#### Data for processing

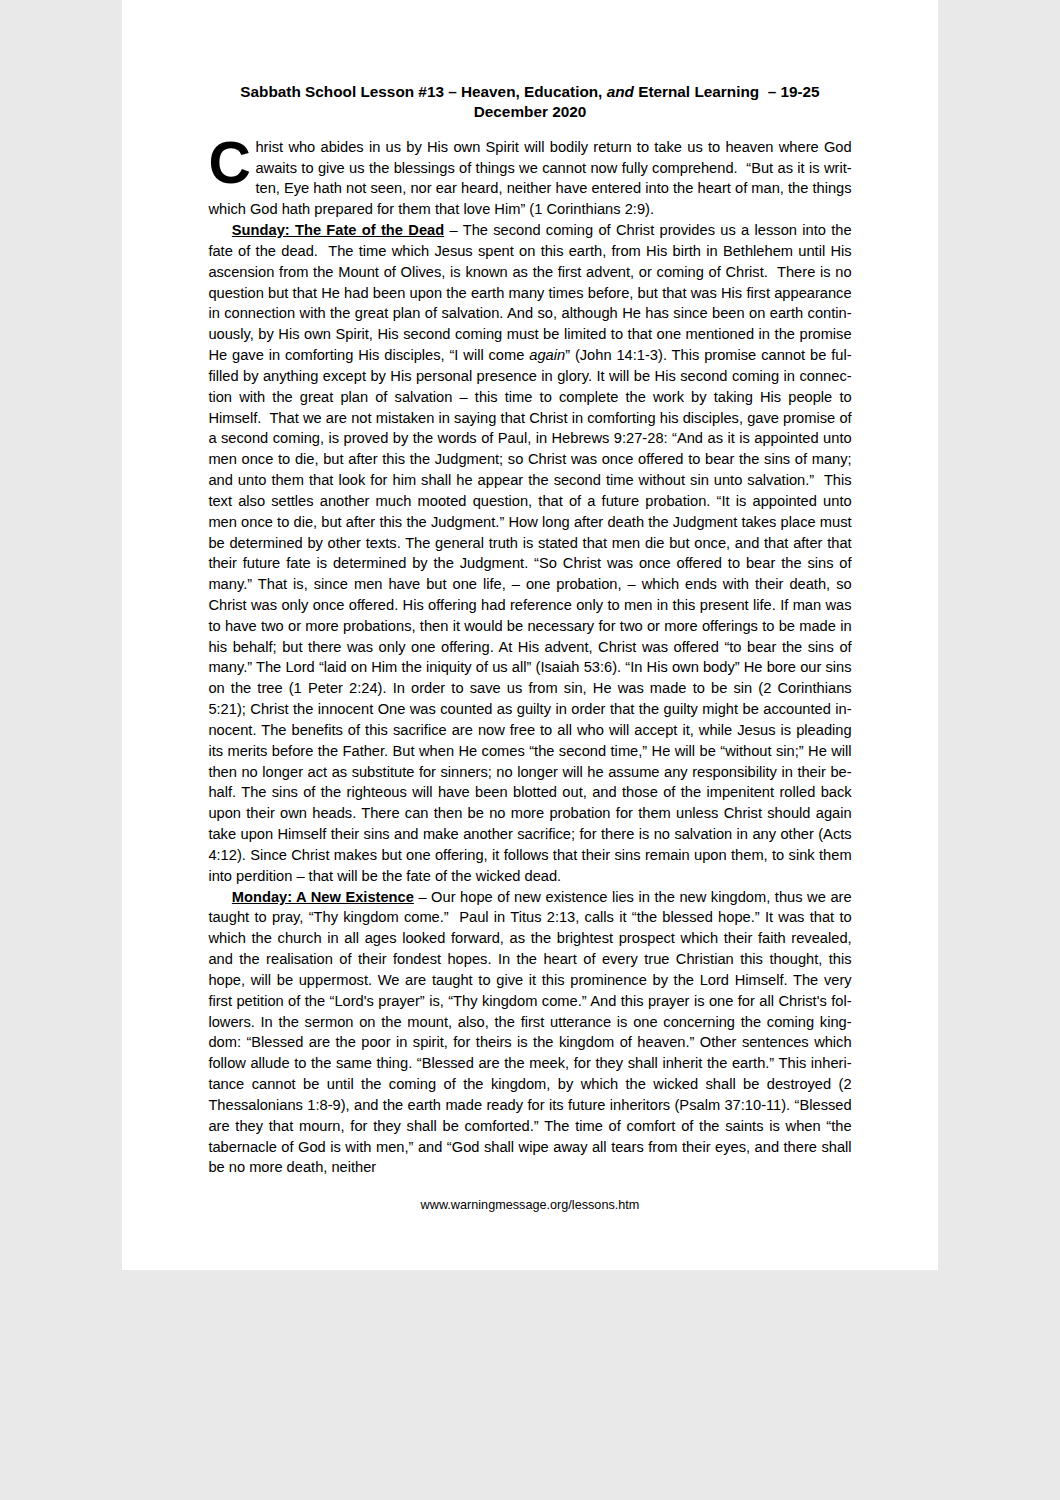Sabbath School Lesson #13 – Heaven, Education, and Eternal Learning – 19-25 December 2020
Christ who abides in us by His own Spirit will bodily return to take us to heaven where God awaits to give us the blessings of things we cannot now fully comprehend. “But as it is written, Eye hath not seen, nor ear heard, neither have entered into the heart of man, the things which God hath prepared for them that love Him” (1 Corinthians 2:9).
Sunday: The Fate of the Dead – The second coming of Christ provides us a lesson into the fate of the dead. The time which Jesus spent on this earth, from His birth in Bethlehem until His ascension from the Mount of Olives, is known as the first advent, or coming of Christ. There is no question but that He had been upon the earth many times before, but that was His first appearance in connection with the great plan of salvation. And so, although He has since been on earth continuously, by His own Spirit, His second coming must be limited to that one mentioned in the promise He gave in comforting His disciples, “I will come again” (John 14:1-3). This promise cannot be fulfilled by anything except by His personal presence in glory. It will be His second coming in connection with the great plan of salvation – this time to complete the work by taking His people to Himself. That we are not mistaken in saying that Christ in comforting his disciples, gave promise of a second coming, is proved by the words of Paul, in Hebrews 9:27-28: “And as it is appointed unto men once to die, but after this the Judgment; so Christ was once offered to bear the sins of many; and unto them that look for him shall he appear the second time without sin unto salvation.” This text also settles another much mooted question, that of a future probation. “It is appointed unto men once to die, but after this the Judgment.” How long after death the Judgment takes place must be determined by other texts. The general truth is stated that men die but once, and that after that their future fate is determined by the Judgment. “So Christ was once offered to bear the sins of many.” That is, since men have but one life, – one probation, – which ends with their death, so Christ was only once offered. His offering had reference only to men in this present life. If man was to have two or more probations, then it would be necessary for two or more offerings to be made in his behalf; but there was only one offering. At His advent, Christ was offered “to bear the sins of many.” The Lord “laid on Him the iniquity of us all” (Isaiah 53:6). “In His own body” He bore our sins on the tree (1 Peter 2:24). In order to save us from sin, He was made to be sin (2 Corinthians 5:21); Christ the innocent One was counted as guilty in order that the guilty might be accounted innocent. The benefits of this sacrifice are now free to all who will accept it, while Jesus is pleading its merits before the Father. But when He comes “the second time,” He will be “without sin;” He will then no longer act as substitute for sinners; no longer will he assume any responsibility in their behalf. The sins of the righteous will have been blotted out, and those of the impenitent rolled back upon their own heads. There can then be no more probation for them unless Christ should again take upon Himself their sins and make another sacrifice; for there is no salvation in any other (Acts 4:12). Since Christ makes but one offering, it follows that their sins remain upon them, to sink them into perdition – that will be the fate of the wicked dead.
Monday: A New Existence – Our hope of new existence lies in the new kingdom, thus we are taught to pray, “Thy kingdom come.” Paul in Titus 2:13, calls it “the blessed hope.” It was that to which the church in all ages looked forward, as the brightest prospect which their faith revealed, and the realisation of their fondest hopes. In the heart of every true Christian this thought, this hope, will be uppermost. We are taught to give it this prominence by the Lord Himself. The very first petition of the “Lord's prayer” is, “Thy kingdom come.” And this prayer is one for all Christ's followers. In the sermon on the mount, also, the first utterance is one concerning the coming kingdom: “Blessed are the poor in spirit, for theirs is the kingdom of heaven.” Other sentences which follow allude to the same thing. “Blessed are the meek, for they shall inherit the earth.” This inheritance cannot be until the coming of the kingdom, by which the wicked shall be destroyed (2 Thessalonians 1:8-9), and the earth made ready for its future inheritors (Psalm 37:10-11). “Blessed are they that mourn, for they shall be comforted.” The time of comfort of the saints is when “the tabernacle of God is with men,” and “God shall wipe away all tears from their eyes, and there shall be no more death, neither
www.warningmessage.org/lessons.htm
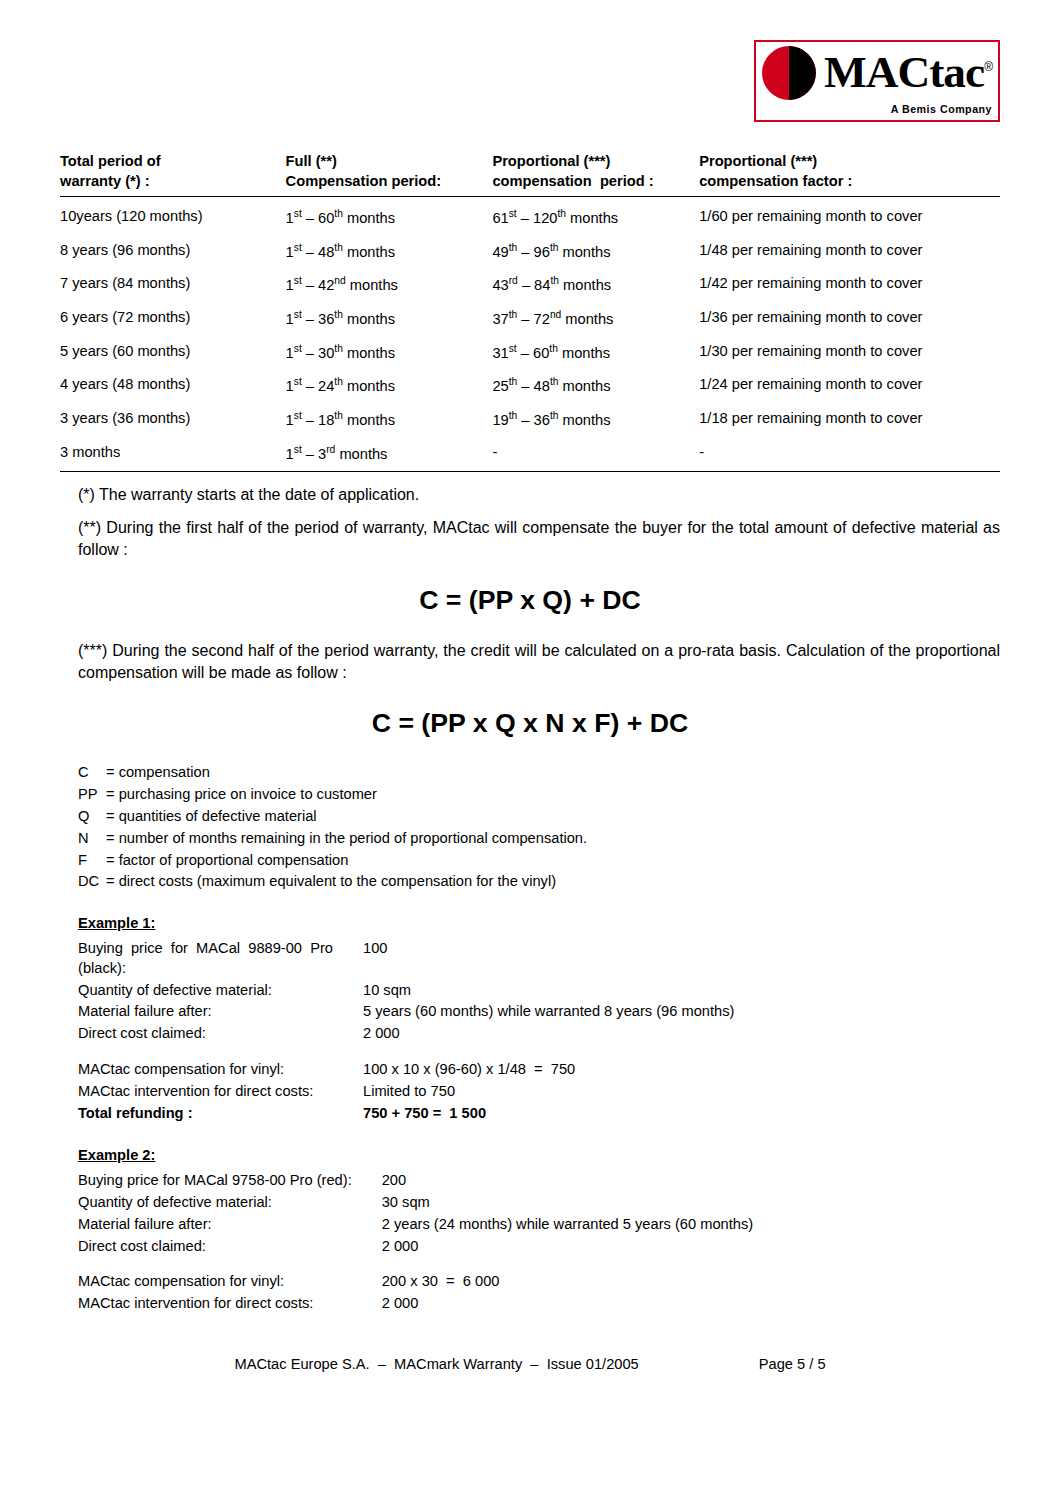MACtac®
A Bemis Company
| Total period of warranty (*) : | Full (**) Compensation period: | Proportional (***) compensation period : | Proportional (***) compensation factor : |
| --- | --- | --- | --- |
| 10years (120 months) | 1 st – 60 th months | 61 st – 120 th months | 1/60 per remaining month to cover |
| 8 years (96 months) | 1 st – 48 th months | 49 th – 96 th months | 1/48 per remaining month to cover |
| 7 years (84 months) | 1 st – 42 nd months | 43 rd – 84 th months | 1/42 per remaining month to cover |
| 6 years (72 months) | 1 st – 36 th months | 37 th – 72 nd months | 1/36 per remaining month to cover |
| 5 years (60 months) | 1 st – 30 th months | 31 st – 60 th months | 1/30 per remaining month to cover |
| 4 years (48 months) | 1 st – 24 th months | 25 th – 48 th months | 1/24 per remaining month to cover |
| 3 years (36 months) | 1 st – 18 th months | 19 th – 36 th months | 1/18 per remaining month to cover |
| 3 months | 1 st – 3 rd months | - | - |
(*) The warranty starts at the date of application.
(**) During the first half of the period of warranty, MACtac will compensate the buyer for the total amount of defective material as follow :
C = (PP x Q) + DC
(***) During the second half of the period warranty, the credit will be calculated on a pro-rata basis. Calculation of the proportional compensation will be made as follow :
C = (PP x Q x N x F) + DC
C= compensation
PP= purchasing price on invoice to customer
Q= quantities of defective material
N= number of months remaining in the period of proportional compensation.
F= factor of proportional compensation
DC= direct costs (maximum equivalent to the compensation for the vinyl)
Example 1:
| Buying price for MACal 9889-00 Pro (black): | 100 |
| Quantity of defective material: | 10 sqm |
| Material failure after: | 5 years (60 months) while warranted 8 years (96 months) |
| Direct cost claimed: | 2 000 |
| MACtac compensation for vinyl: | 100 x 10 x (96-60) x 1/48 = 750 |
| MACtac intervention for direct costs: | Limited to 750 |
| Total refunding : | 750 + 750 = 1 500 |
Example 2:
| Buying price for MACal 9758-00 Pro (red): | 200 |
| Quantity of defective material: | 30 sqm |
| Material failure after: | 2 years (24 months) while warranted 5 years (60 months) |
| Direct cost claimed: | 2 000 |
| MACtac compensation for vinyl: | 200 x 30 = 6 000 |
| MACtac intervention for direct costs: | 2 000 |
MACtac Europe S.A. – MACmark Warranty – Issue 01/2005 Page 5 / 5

########

What to do -
The line containing "F= factor of proportional compensation" marks the start; retype it and each line after it through the end of the records above, exactly.

Response box -
F= factor of proportional compensation
DC= direct costs (maximum equivalent to the compensation for the vinyl)
Example 1:
| Buying price for MACal 9889-00 Pro (black): | 100 |
| Quantity of defective material: | 10 sqm |
| Material failure after: | 5 years (60 months) while warranted 8 years (96 months) |
| Direct cost claimed: | 2 000 |
| MACtac compensation for vinyl: | 100 x 10 x (96-60) x 1/48 = 750 |
| MACtac intervention for direct costs: | Limited to 750 |
| Total refunding : | 750 + 750 = 1 500 |
Example 2:
| Buying price for MACal 9758-00 Pro (red): | 200 |
| Quantity of defective material: | 30 sqm |
| Material failure after: | 2 years (24 months) while warranted 5 years (60 months) |
| Direct cost claimed: | 2 000 |
| MACtac compensation for vinyl: | 200 x 30 = 6 000 |
| MACtac intervention for direct costs: | 2 000 |
MACtac Europe S.A. – MACmark Warranty – Issue 01/2005 Page 5 / 5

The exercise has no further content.